─── PAGE TEXT ───

Sorry I tried to copy the question from TBR book and their explanation , lets try this again the question as written in the book * What is the range for a projectile launched at 45 that has a flight time of 3 seconds?

** the provious page addressed this range and height issues and this is exactly what it said ' the max height that a projectile can possibly obtain is H ( possible only with a 90 angle, while the max range is 2H ( possible only with 45)

so the range for a projectile is 2h or 4h? the answer key says a 1.5 second drop cover about 11-12m so the max is about 11-12, the range for a 45 is four times the max height

I thought the range was 2H for a 45 what am I missing or misreading here?

 

[whoknows87]

Bump any help is appreciated...

 

[shoehornlettuce]

Ok this might seem silly but I'm not sure if I misread something or I'm totally blanking out example 1.14 asks what is the range for a projectile launched at 45 degrees with a flight time for 3 sec, the answer goes and it takes 1.5 sec to reach the apex t=Vo/a understood that so 1 second covers 5m ( honestly not sure where the 5 m came from anyways so 1 sec = 5 , 2 sec = 20 so 1.5 sec = 11-12 m the range for 45 is ( 4times the maxim height?

on the previous page it says the max height is h ( only with a 90) max range is 2H with ( 45)

soooo why isnt the range for the 45 in the question 2 times ( 11-12) where did the 4 come from am I missing something real simple here?

Think of it like this.

Since you are launching at a 45 degree angle both components of velocity are going to be equal (VoX = VoY).

VoX = initial X component of velocity
VoY = initial Y component of velocity

You know the object is in the air for 3 seconds so it must take 1.5 seconds for it to reach its maximum height. Remember this equation: (Vy = Voy + ayt) where:

Vy = velocity at time t
Voy = initial velocity
ayt = acceleration

Now solve the equation for the initial Y component of velocity using 1.5 seconds. You know at 1.5 seconds Vy must be 0 because the object is at its maximum height. Acceleration is g which is 9.8 m/s so:

Vy = Voy + ayt
0 = Voy + (9.8)(1.5)

───

### WORK INSTRUCTION 1
In the projectile thread, how long does the object take to reach its maximum height?
### WORK INSTRUCTION 2
Which variable names does the projectile thread define in its lists of definitions?
### WORK INSTRUCTION 3
How would this sentence from the projectile thread read in Spanish: "Since you are launching at a 45 degree angle both components of velocity are going to be equal (VoX = VoY)."
The data after this point comes from a separate, unrelated source.

─── DATASET CONTENT ───

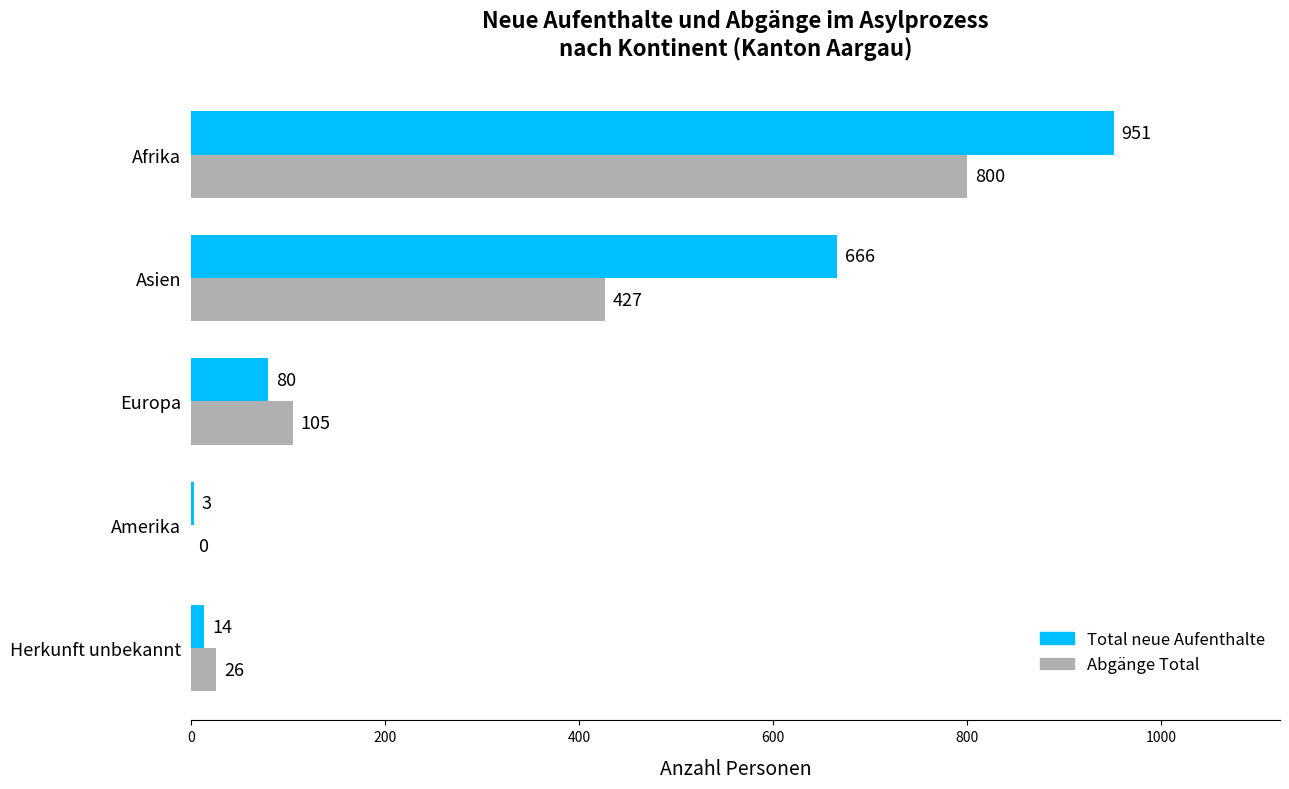

What is the sum of the Total neue Aufenthalte values at Amerika and Afrika?

954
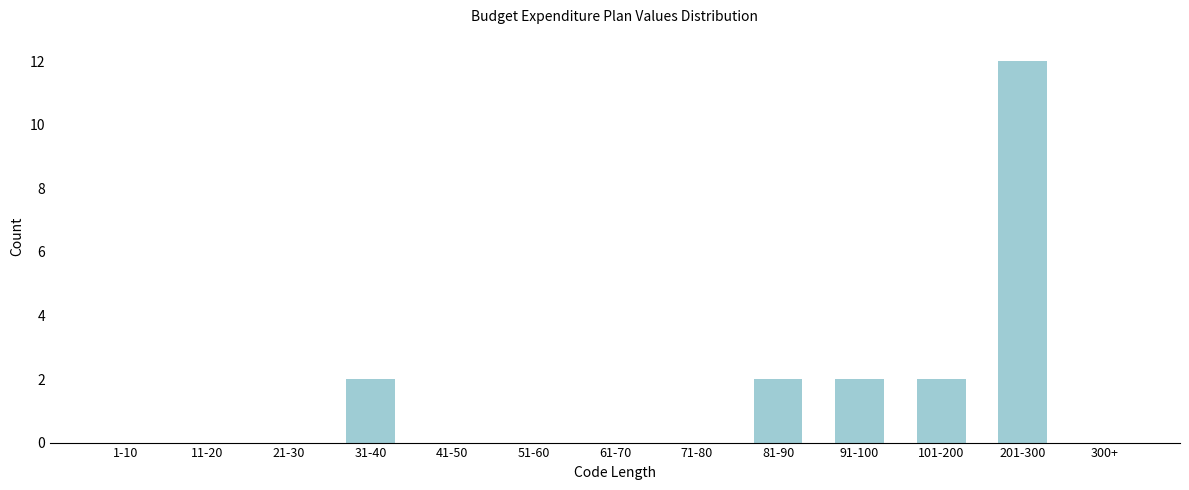

Reading left to right, extract all data points from this chart.

1-10=0	11-20=0	21-30=0	31-40=2	41-50=0	51-60=0	61-70=0	71-80=0	81-90=2	91-100=2	101-200=2	201-300=12	300+=0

───

### WRITTEN ANSWER 1
1.5 seconds.

### WRITTEN ANSWER 2
VoX, VoY, Vy, Voy, ayt

### WRITTEN ANSWER 3
Como lanzas en un ángulo de 45 grados, ambas componentes de la velocidad van a ser iguales (VoX = VoY).